Maxing out your 401k plan early can end up making you lose money, but you can prevent that. Find out how!

Starting early with retirement savings usually leads to better growth over time. However, according to experts, maxing out your 401k too early in the year could result in lost employer contributions, unless your plan includes a special feature.

Most 401(k) plans offer an employer match, where the company adds extra money to your account based on what you contribute. Generally, to get the full match, you need to contribute a certain percentage of your income with each paycheck throughout the year.

Some plans, however, have a “true-up” feature. This ensures that if you max out your 401(k) contributions before the year’s end, your employer will still deposit the remaining match amount into your account. “It’s an awesome perk,” says Tommy Lucas, a certified financial planner and enrolled agent at Moisand Fitzgerald Tamayo in Orlando – Florida, but not all plans have it.

In 2022, about 67% of plans that offer matches more than annually had a true-up feature, according to the Plan Sponsor Council of America’s annual survey. Larger companies are more likely to offer true-ups, experts say.

Without a True-Up

Without a true-up, missing part of the company match can be “an absolute nightmare”, Lucas said. Imagine you’re under 50, earning $200,000 annually, and your company offers a 5% 401(k) match without a true-up.

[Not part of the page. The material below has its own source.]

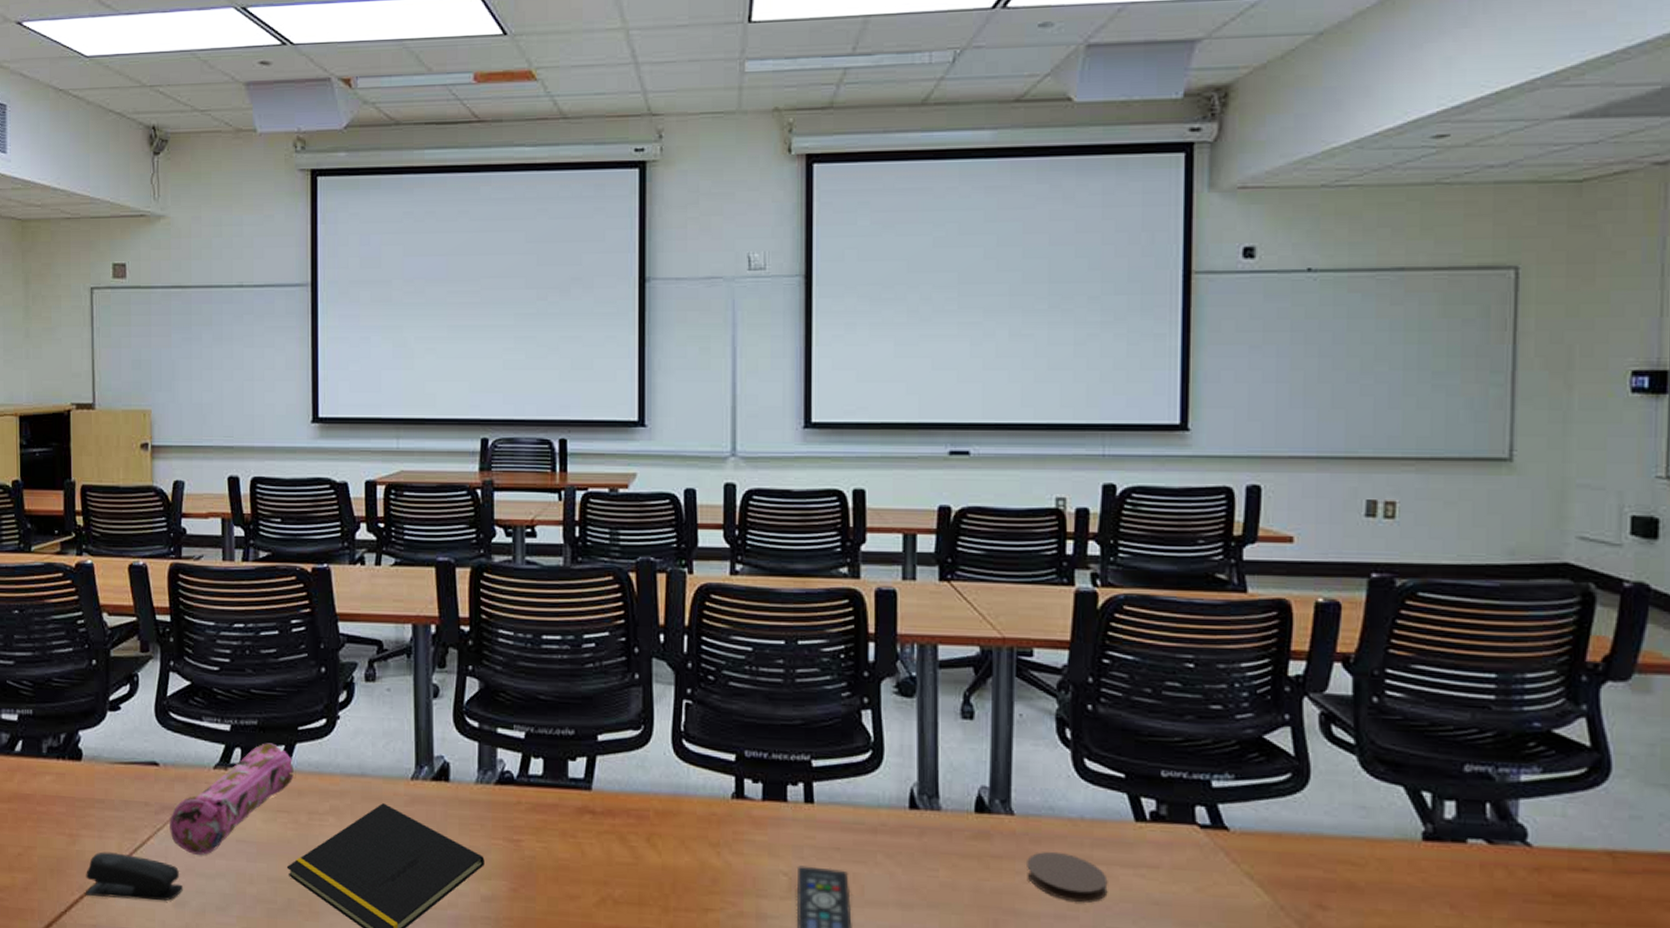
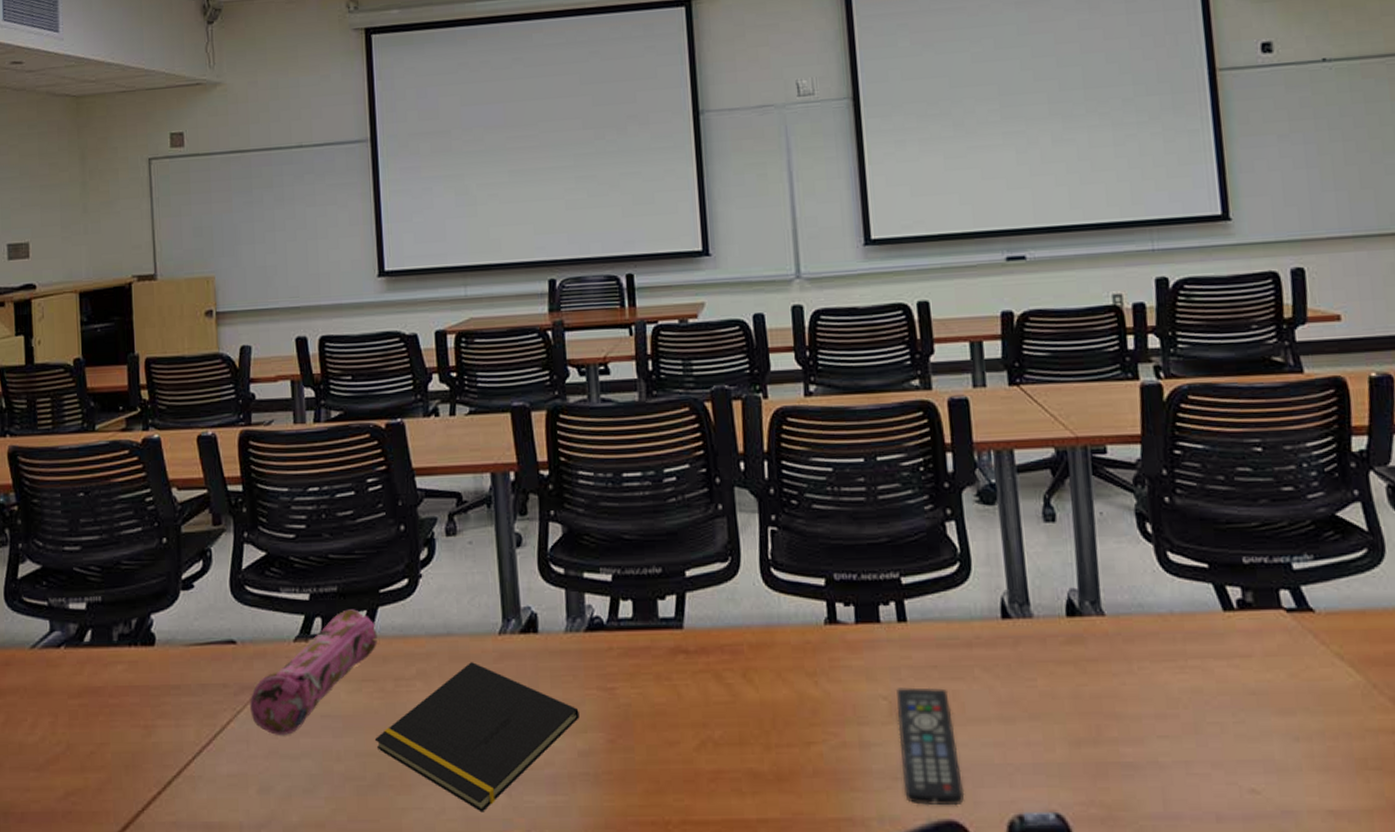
stapler: present [85,851,184,901] -> none [163,741,268,792]
coaster: present [1027,851,1108,903] -> none [1122,649,1205,699]

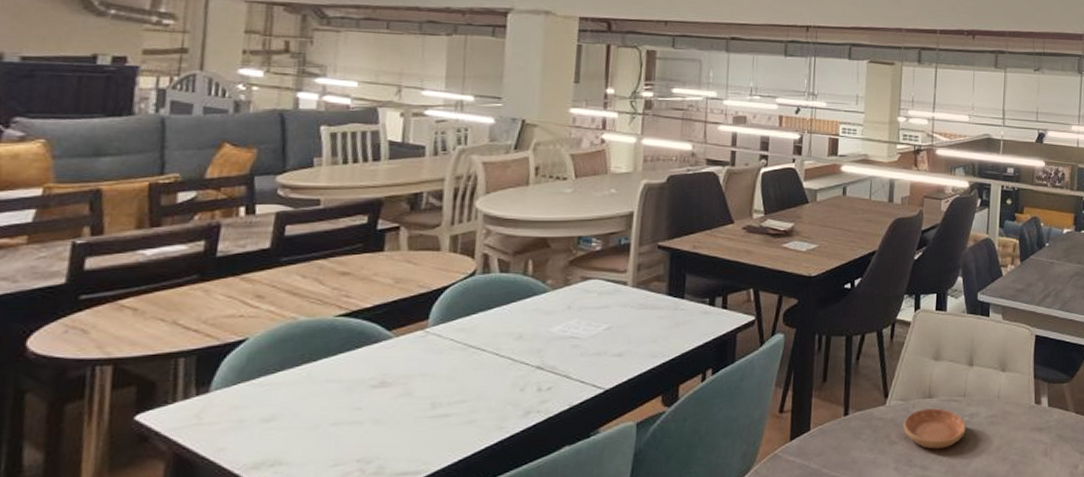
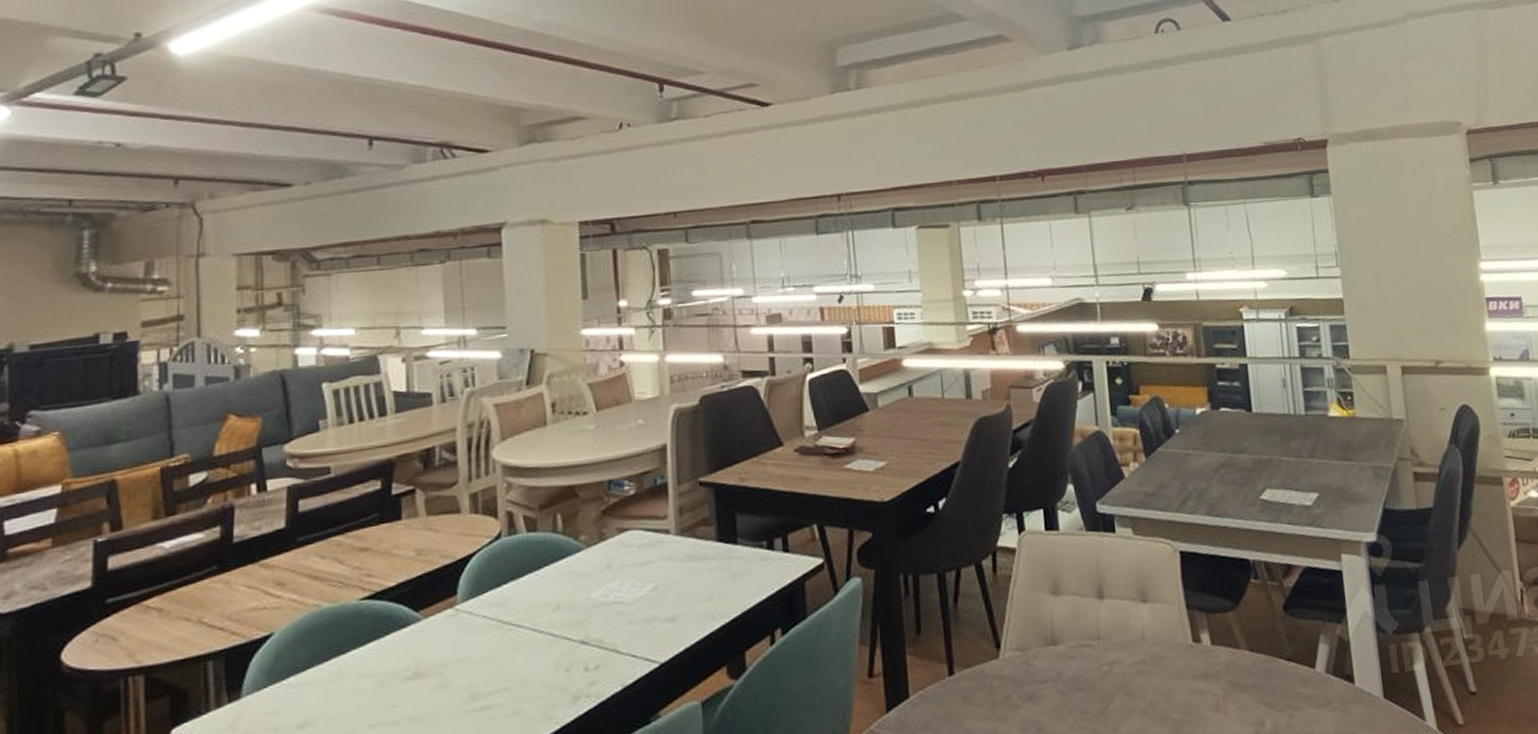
saucer: present [903,408,967,449] -> none [1025,657,1108,712]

With 26 pay periods and a 20% contribution rate, you’d hit the $23,000 deferral limit after 15 paychecks, receiving only about $5,800 in employer matches. You would miss out on about $4,200 of the potential remaining 5% match for the year, which could have grown substantially over time. To avoid this, spread out your contributions evenly throughout the year and keep an eye on changes such as raises or bonuses, Lucas added.

Check Your Plan

Before deciding on your 401(k) contributions, check if your plan includes a true-up. “That’s one of the things we investigate,” said Dan Galli, a certified financial planner and owner of Daniel J. Galli & Associates in Norwell, Massachusetts.

Look in the “contributions” section of your 401(k) summary plan description for any mention of a true-up. “It’s never going to say, ‘This plan does not have a true-up’”, Galli said. If it’s not clear, ask your human resources department to confirm, this might even encourage your company to add a true-up feature in the future.